For some people this may well be true, but for those of us with Kallmann syndrome puberty will never start and you go into your late teens and early 20's thinking there is something very wrong, you are the only person in the world that missed out on puberty and getting a strong mistrust of the medical profession.

At the age of 16 if somebody has not started puberty they should be referred to an endocrinologist for specialist review. They then can determine whether it is a case of "delayed" puberty or a possible case of Kallmann Syndrome or HH.

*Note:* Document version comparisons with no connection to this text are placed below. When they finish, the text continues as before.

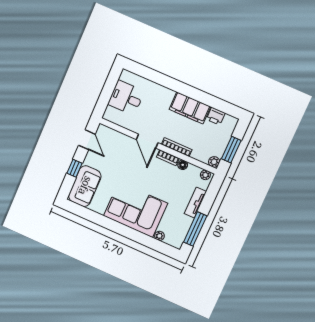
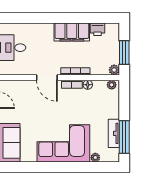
tv unit: (195, 203) -> (114, 133), moved

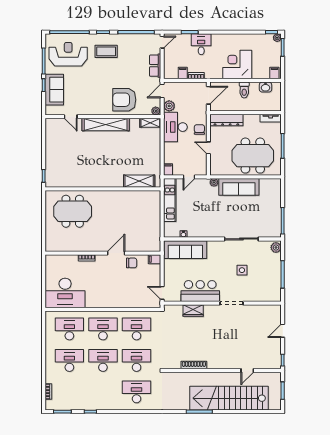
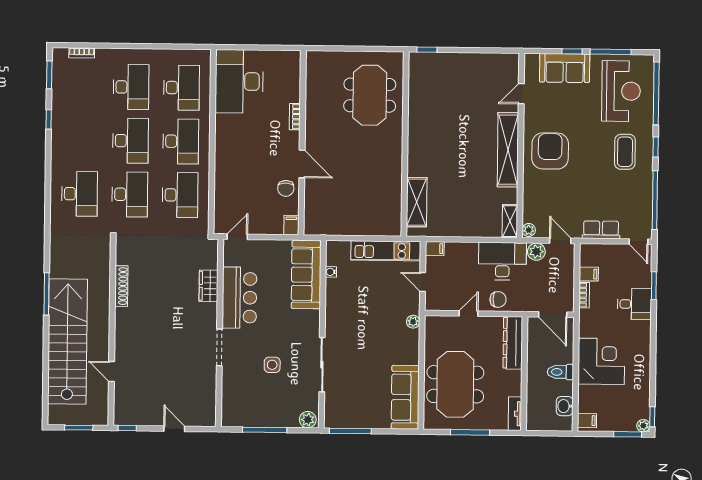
armchair: (124, 100) -> (550, 151), moved
sofa: (239, 187) -> (405, 397), moved

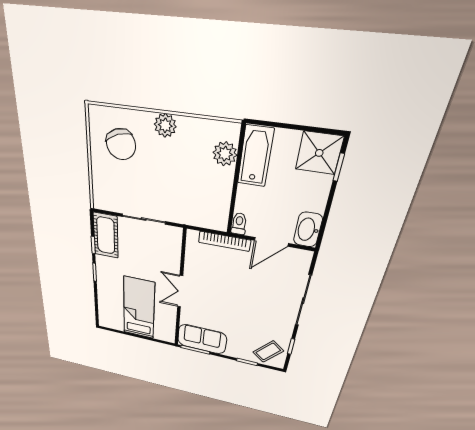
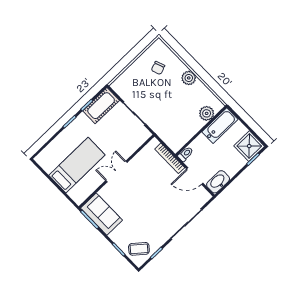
chair: (121, 144) -> (158, 68), width x0.54, depth x0.54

Some doctors are reluctant to send teenagers for review and tell them all will be OK soon enough. This can be potentially very emotionally damaging to the person involved. Puberty is a very important step both physically and psychologically in any person's development and to fell left behind when the rest of the peer group is advancing can produce effects which last long into the person's life.

In all my conversations and meetings I have with people with Kallmann syndrome one point is made very clear, the people who cope better with this condition are those who are diagnosed and treated early in life, ideally between the ages of 15-17.

Sunday, December 05, 2010

Kallmann Syndrome is not an easy condition for people to understand. Families, partners and friends of people with KS or HH will hopefully help to be understanding, but it is almost impossible for them to know what it is like to have a condition which prevents you from not going through a fundamental stage of development.

One of the big hurdles is the initial diagnosis with most cases of absent / delayed puberty not being taken seriously by primary clinicians. Far too often I hear stories about people who are 16 or older being told to "wait and see", or that they are a "late bloomer". Over 99% of people should have at least started puberty by the time they are 16. Anybody who is 16 with no obvious puberty signs should be referred for an endocrinologist review to determine if they could have KS / HH.

Once diagnosed treatment is fairly straight forward. The 3 monthly injection now available can be stretched to 6 months for some people. Fertility treatments are available and are successful in a lot of cases, both for the men and women.

While on the physical side Kallmann syndrome is a fairly benign condition. It has no shortened life expectancy associated with it and no physical pain. If left untreated the major problem would be the greatly increased risk of osteoporosis or brittle bones due to the low levels of testosterone or oestrogen.

It is the psychological side of Kallmann syndrome that is so poorly understood. I think a lot of it arises from the poor self image a lot of people with KS / HH have. Missing out on such a key developmental step, both physically and emotionally means some people with KS / HH take a long time to catch up with their peer group, if they ever do.

While most people with KS / HH can have normal sex lives, for a lot of people there is a major obstacle of poor self image that they have to overcome. In my own non-professional opinion, but through talking to a lot of guys with KS or HH it is those who have been diagnosed & treated at a later age that have the most trouble forming and keeping relationships.